Selector Options in Action Settings

The Selector Type tile provides three options:

  1. ML Selection (default)
    • Uses Functionize’s AI-driven, machine learning selectors.
    • Automatically enabled.
  2. Selector (CSS/XPath)
    • Lets you define a specific CSS or XPath for the element.
    • If not found, Functionize falls back to ML Selection.
    • Force Option: If checked, the test fails when the selector is not found (no fallback).
    • Examples:
      • CSS Selector: #popover_p4q3jyvdfh > div
      • XPath Selector: //*[@id="popover_p4q3jyvdfh"]
  3. Selector Snippets
    • Functionize auto-generates unique selectors for you.
    • Selectors can be inserted without writing them manually.
    • Behave the same as custom selectors: fallback to ML unless forced.
  4. JS Override Selector
    • Lets you write custom JavaScript to dynamically return the target element.
    • Useful for complex or dynamic DOM structures where CSS/XPath is insufficient.
    • Must return the DOM element object for Functionize to interact with.
    • Includes a Validate button to confirm your JS returns the correct element.
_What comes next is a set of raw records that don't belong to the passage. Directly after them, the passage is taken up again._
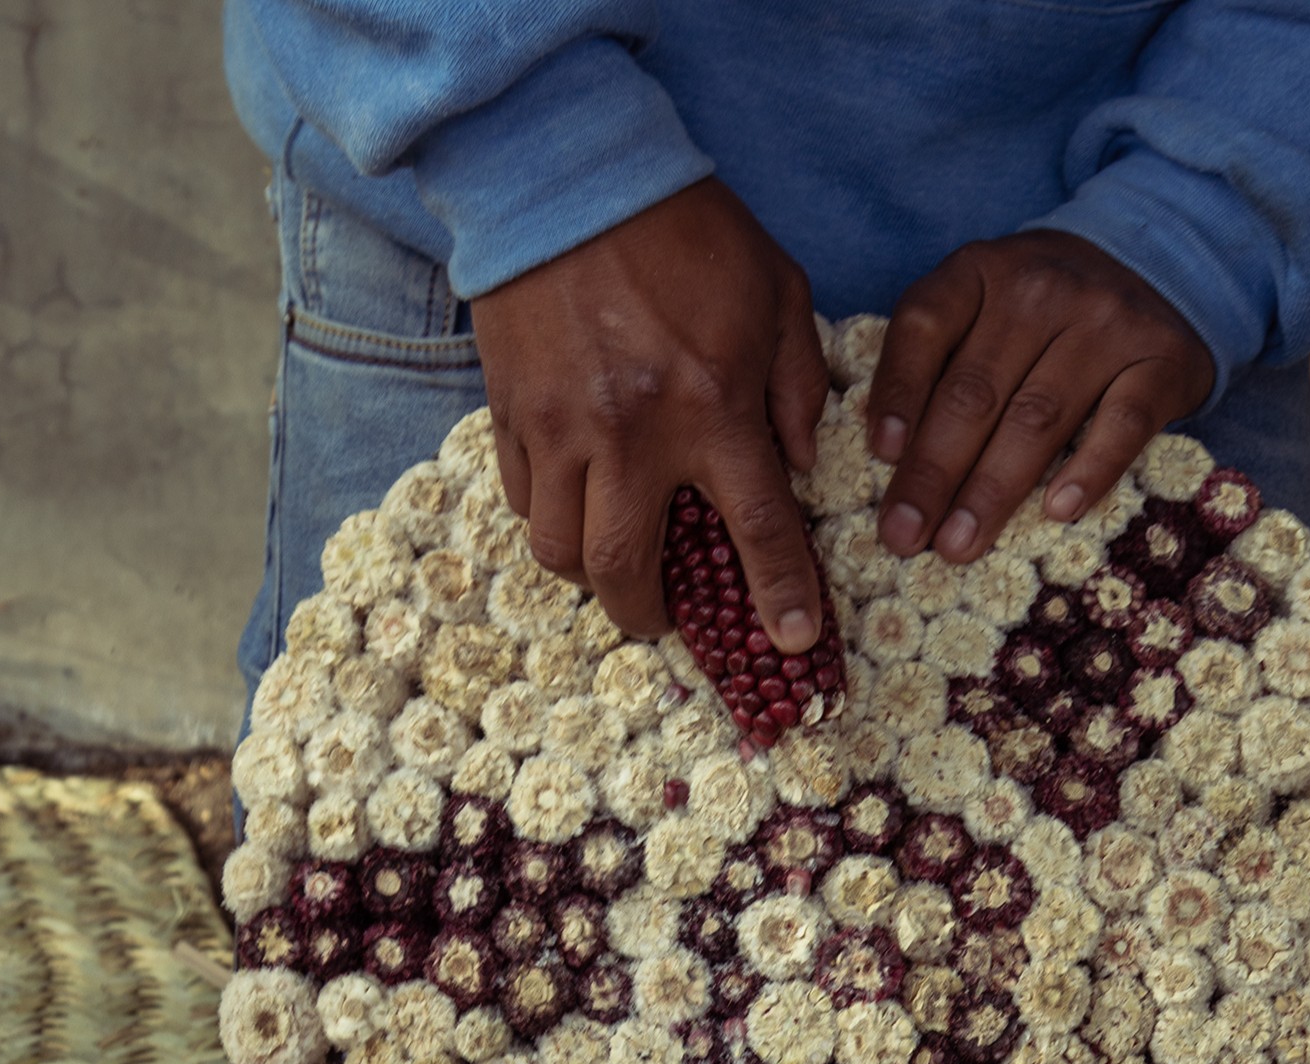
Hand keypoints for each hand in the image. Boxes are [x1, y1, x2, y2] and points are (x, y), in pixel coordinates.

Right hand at [473, 178, 828, 652]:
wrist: (567, 176)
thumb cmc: (689, 231)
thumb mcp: (779, 293)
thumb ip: (799, 386)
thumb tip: (799, 463)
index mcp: (712, 408)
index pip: (758, 528)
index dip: (782, 594)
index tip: (794, 641)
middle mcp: (632, 436)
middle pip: (626, 569)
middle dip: (648, 615)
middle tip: (665, 616)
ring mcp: (560, 429)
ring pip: (558, 549)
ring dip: (590, 573)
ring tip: (614, 559)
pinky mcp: (509, 411)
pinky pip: (520, 498)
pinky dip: (548, 518)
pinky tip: (573, 502)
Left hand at [868, 229, 1214, 561]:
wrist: (1153, 271)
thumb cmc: (1040, 315)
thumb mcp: (980, 310)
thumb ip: (936, 364)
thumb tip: (889, 463)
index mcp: (978, 272)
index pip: (925, 325)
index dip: (899, 393)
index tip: (881, 456)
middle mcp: (1041, 288)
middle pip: (975, 391)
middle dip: (933, 472)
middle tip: (905, 535)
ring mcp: (1106, 322)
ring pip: (1038, 417)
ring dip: (992, 489)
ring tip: (959, 544)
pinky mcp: (1162, 359)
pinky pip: (1121, 424)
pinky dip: (1088, 471)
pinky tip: (1057, 512)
Selector Options in Architect

When recording with Architect, selectors can be further refined through two panels:

DOM Panel

  • Manual DOM Walk:
    • Select an element near the target.
    • Use arrow icons to walk the DOM tree until the correct element is highlighted.
    • Save selection in Action Details.
  • Define Selector:
    • Copy a selector from Chrome DevTools (ID, query, class, etc.).
    • Paste into the text box.
    • Click Search to verify, then Save.

Override Panel

  • ML Selector (default): ML-driven, self-healing selection.
  • Specify Selector:
    • Manually enter a CSS/XPath selector.
    • Click Validate to ensure accuracy.
    • Optionally use Selector Snippets to auto-populate unique selectors.
    • Optionally check Force Selector to enforce strict failure if not found.
  • JS Override Selector:
    • Enter JavaScript that returns the target element.
    • Validate and save before continuing.
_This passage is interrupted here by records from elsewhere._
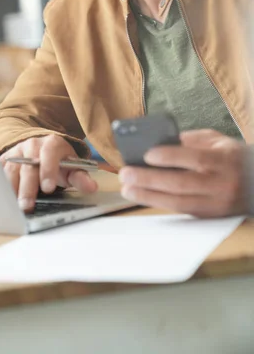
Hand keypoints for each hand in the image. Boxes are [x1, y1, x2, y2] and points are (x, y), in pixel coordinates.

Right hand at [0, 134, 97, 211]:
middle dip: (27, 187)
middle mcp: (32, 145)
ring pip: (10, 169)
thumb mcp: (72, 168)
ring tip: (12, 207)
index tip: (48, 187)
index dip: (48, 169)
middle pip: (28, 166)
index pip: (49, 154)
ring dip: (10, 189)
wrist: (42, 150)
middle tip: (27, 205)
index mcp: (51, 144)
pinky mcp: (4, 159)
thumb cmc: (58, 162)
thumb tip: (91, 187)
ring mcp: (16, 152)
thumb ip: (81, 178)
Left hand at [119, 129, 250, 216]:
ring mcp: (215, 204)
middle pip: (181, 184)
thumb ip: (190, 140)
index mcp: (222, 160)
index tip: (146, 154)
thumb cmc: (231, 156)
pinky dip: (160, 203)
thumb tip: (159, 143)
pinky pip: (181, 210)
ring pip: (178, 203)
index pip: (193, 159)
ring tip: (127, 189)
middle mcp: (220, 184)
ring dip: (148, 196)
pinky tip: (143, 196)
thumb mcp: (216, 141)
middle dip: (149, 179)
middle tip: (126, 174)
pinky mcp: (209, 216)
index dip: (168, 157)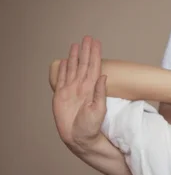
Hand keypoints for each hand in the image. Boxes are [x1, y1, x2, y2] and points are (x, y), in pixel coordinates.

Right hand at [52, 36, 106, 151]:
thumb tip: (104, 76)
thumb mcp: (99, 109)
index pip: (94, 67)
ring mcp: (71, 90)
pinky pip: (62, 78)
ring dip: (75, 56)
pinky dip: (64, 68)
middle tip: (88, 37)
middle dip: (86, 51)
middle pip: (84, 64)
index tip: (96, 43)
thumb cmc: (91, 127)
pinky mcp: (61, 95)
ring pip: (73, 68)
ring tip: (77, 44)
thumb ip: (100, 93)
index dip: (95, 54)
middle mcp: (82, 86)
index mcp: (92, 88)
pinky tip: (66, 60)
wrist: (78, 137)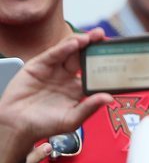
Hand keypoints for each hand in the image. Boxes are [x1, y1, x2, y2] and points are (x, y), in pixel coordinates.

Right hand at [0, 30, 112, 151]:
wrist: (17, 126)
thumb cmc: (44, 125)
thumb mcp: (72, 119)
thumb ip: (89, 108)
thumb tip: (110, 98)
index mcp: (78, 89)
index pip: (94, 72)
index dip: (104, 63)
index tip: (117, 56)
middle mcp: (66, 77)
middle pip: (83, 57)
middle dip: (94, 46)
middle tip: (106, 38)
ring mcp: (53, 70)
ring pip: (69, 52)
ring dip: (81, 42)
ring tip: (93, 36)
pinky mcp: (38, 66)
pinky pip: (53, 55)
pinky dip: (64, 48)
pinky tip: (75, 43)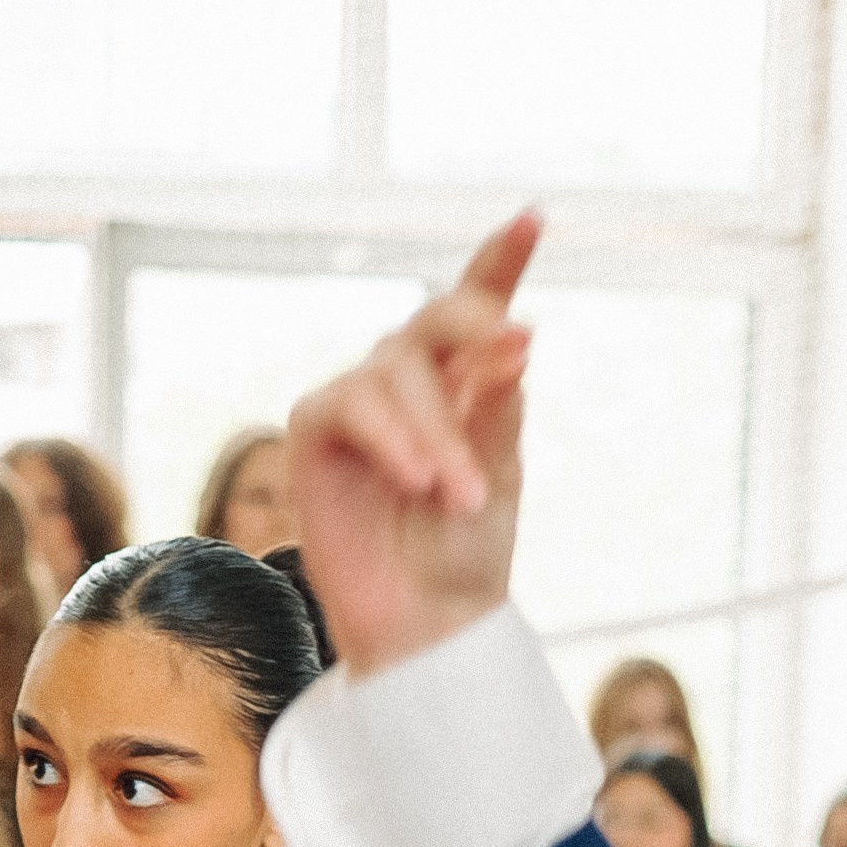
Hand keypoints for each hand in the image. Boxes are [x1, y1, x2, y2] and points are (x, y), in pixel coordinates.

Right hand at [288, 213, 537, 676]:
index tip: (531, 220)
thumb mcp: (499, 474)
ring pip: (398, 369)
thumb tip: (516, 336)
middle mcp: (408, 379)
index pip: (477, 306)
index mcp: (462, 381)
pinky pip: (352, 404)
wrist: (424, 626)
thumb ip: (499, 407)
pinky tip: (415, 479)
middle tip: (516, 358)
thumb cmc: (463, 556)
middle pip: (437, 320)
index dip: (499, 260)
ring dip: (437, 431)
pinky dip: (391, 437)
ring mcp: (359, 400)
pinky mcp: (316, 430)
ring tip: (458, 495)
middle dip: (477, 337)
Best Practices for Selectors

  • Use ML Selection whenever possible – it is the most resilient and automatically self-heals.
  • Use hard-coded selectors only when necessary – for elements that must match exactly.
  • Use JS Override sparingly – only when CSS/XPath cannot reliably find the element.
  • Leverage Selector Snippets – to avoid writing selectors from scratch.
  • Validate selectors before saving – to avoid failures during execution.
  • Avoid relying on visual position – selectors that specify a visual location are likely to break as soon as the layout changes.
  • Use hierarchical selection only when necessary – chaining selectors increases fragility.
  • Prefer stable attributes over dynamic ones – avoid IDs or classes that change with each build, such as auto-generated strings.

Key Takeaway

Selectors in Functionize provide flexibility and control while keeping the default ML-driven self-healing as your foundation. By understanding when and how to use each selector type, you can ensure your test cases are both resilient and precisely targeted, even when working with dynamic or complex web applications.